ZURICH, Sept 23 (Reuters) - Switzerland's top court has
allowed Geneva prosecutors to share with Italy material they
seized more than three years ago that could shed light on a case
involving oil majors Eni ENI.MI and Royal Dutch Shell RDSa.L
and corrupt payments in Nigeria.
In a ruling announced on Monday, the Federal Tribunal
rejected Nigerian defendant Emeka Obi's appeal to prevent
photocopies of items and computer files from his confiscated
suitcase from being sent to Italian crimefighters.
The Swiss court said the case did not fall within the narrow
scope of permissible appeals to the Lausanne-based tribunal.
Geneva prosecutors have been reviewing material in the
suitcase to decide what can be shared with Italian authorities.
The Federal Tribunal had already rejected last year an
appeal by Obi to prevent his suitcase from being unsealed.
In that ruling, the court said the confiscated material -
including documents, an external hard drive, British and African
passports, and USB keys - could have "potential pertinence" in
the criminal investigation and the sealing could be lifted
without violating Swiss law.
Obi, through his lawyers, has denied any wrongdoing.
"Our client has maintained his innocence in regards to the
various allegations made by the Milan prosecutors and is
confident that the final evaluation of the contents of his bag
will confirm this," they had said last year.
An Italian judge said last year that Eni and Shell were
aware their 2011 purchase of a Nigerian oilfield would result in
corrupt payments to Nigerian politicians and officials.
Eni and Shell have denied any wrongdoing.

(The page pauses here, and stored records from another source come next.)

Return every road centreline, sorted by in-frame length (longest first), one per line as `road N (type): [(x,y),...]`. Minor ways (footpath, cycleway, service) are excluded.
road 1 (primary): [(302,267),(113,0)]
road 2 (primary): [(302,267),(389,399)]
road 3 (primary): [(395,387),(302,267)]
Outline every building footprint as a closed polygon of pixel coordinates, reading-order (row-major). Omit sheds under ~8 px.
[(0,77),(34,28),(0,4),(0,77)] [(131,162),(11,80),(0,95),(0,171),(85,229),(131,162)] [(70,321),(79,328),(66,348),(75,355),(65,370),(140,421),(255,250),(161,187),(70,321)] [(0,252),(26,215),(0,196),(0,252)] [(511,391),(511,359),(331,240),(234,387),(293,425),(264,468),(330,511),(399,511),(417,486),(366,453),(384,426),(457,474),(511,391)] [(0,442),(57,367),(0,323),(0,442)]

The two companies bought the OPL 245 offshore field for
about $1.3 billion in a deal that spawned one of the industry's
largest corruption scandals. It is alleged that about $1.1
billion of the total was siphoned to agents and middlemen.
The Milan judge made the comment in her written reasons for
the September conviction of Obi and Italian Gianluca Di Nardo,
both middlemen in the OPL 245 deal, for corruption. The pair
were jailed for four years.
Obi and Di Nardo have been tried separately from Eni and
Shell, which also face corruption allegations over the same deal
in a hearing that is expected to drag on for months.
Obi brought the Swiss case to keep the contents of the
suitcase - seized in Geneva in April 2016 in an inquiry
unrelated to the corruption case - from being shared with
foreign authorities.
Its confiscation led Geneva prosecutors to open a criminal
case for suspected corruption of foreign officials and
money-laundering. Days later Italian authorities requested
judicial assistance, arguing that the suitcase and its contents
had been deliberately stashed in Geneva.